◆ Texto extraído
□ □ □ □ □ □ □

Sería muy didáctico para la ciudadanía. Como lo han sido esos vídeos de YouTube que nos han descubierto que perros y gatos, iconos de la enemistad, pueden relacionarse de manera amable y delicada. Tal vez contemplar a políticos que han visto zurrarse en el Congreso tomando un café apaciblemente ayude a los ciudadanos a entender que disentir no es aborrecer. Y también estoy seguro de que a los diputados les costaría mostrar esa fiereza innecesaria hacia alguien con el que ha sido visto en alguna ocasión tratándose con educada cortesía.

Aparte de naif, reconozco que la idea podría resultar difícil de llevar a cabo por culpa de la condición humana en su vertiente política. En 2019, Óscar Puente, entonces alcalde de Valladolid, se saltó esa prohibición y publicó en sus redes un vídeo en el que se veía a Pablo Iglesias en relajada conversación con Albert Rivera. ¿Lo hizo para demostrar que Iglesias y Rivera, declarados “enemigos”, podían también sentarse a conversar tranquilamente ante un café? No, en el texto que acompañaba a la foto dejaba bien claro que el objetivo era sembrar la duda sobre la autenticidad de sus diferencias políticas. El mismo Óscar Puente que hace unos días negaba que en España haya polarización. Terraplanismo sociológico.

□ □ □ □ □ □ □

◆ Material proporcionado
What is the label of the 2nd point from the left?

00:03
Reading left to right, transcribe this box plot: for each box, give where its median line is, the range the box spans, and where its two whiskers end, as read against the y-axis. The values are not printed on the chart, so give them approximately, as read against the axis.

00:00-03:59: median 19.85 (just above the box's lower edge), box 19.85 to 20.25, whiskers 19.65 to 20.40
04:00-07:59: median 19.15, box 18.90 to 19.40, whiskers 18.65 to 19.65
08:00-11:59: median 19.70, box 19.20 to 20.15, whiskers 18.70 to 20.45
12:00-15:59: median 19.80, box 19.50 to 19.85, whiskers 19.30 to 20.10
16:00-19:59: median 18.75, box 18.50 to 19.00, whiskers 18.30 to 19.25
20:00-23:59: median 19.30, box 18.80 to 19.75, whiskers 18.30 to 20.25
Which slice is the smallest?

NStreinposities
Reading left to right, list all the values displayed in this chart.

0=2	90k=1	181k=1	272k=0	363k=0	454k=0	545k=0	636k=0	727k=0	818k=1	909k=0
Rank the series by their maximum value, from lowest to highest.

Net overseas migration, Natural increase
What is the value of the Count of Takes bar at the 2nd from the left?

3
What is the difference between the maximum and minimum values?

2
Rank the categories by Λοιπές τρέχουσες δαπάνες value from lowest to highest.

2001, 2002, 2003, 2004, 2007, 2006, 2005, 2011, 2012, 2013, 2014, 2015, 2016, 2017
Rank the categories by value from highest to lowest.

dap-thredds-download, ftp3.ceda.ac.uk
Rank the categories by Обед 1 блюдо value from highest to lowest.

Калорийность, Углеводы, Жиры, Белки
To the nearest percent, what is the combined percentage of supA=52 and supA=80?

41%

□ □ □ □ □ □ □

◆ Tareas
1. Reproduce sin cambios todo el pasaje del texto extraído que va desde "Aparte de naif, reconozco" hasta "polarización. Terraplanismo sociológico.".
2. Enumera todas las personas que el texto extraído menciona por su nombre.
Las entradas no intervienen en este ejercicio.

◆ Resultados
1.
Aparte de naif, reconozco que la idea podría resultar difícil de llevar a cabo por culpa de la condición humana en su vertiente política. En 2019, Óscar Puente, entonces alcalde de Valladolid, se saltó esa prohibición y publicó en sus redes un vídeo en el que se veía a Pablo Iglesias en relajada conversación con Albert Rivera. ¿Lo hizo para demostrar que Iglesias y Rivera, declarados “enemigos”, podían también sentarse a conversar tranquilamente ante un café? No, en el texto que acompañaba a la foto dejaba bien claro que el objetivo era sembrar la duda sobre la autenticidad de sus diferencias políticas. El mismo Óscar Puente que hace unos días negaba que en España haya polarización. Terraplanismo sociológico.

2.
Óscar Puente
Pablo Iglesias
Albert Rivera